** What to work on **
Identify every line of the listing below that contains the word "device", and copy each of those lines.

** Source material **
------

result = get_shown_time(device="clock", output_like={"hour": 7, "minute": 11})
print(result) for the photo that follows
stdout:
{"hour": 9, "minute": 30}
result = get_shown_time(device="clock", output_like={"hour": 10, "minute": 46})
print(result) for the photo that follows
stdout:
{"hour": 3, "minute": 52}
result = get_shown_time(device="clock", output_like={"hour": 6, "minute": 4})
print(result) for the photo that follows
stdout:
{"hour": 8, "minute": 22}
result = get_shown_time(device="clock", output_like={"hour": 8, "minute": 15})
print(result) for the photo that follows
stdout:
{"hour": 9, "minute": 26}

------

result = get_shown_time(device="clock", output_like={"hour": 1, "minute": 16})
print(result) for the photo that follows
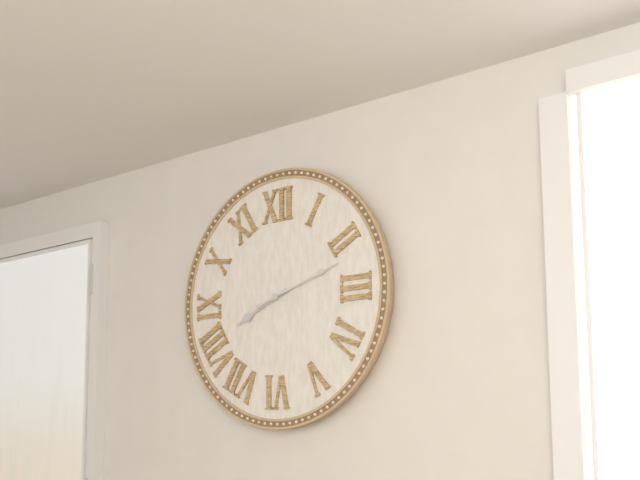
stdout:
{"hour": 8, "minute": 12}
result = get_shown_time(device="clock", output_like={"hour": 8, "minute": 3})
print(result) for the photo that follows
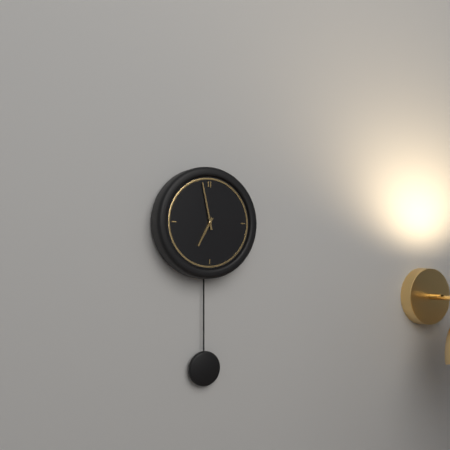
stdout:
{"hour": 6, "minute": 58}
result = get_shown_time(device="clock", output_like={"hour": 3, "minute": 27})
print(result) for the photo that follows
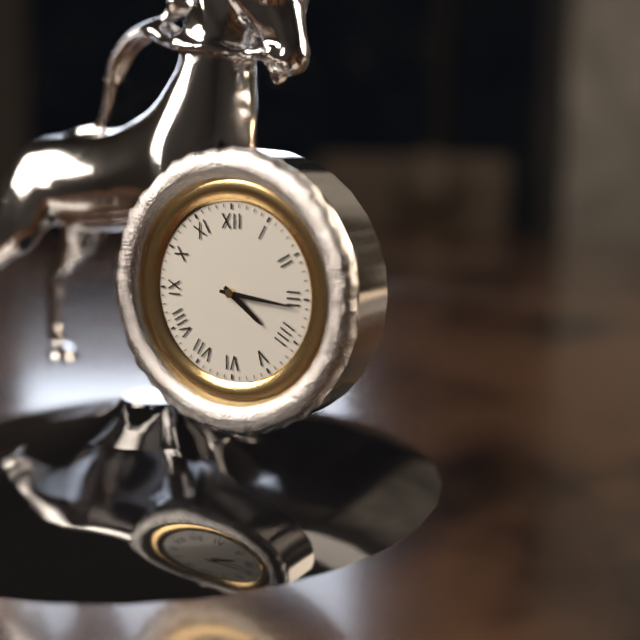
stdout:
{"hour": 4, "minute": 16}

------

** Task response **
result = get_shown_time(device="clock", output_like={"hour": 7, "minute": 11})
result = get_shown_time(device="clock", output_like={"hour": 10, "minute": 46})
result = get_shown_time(device="clock", output_like={"hour": 6, "minute": 4})
result = get_shown_time(device="clock", output_like={"hour": 8, "minute": 15})
result = get_shown_time(device="clock", output_like={"hour": 1, "minute": 16})
result = get_shown_time(device="clock", output_like={"hour": 8, "minute": 3})
result = get_shown_time(device="clock", output_like={"hour": 3, "minute": 27})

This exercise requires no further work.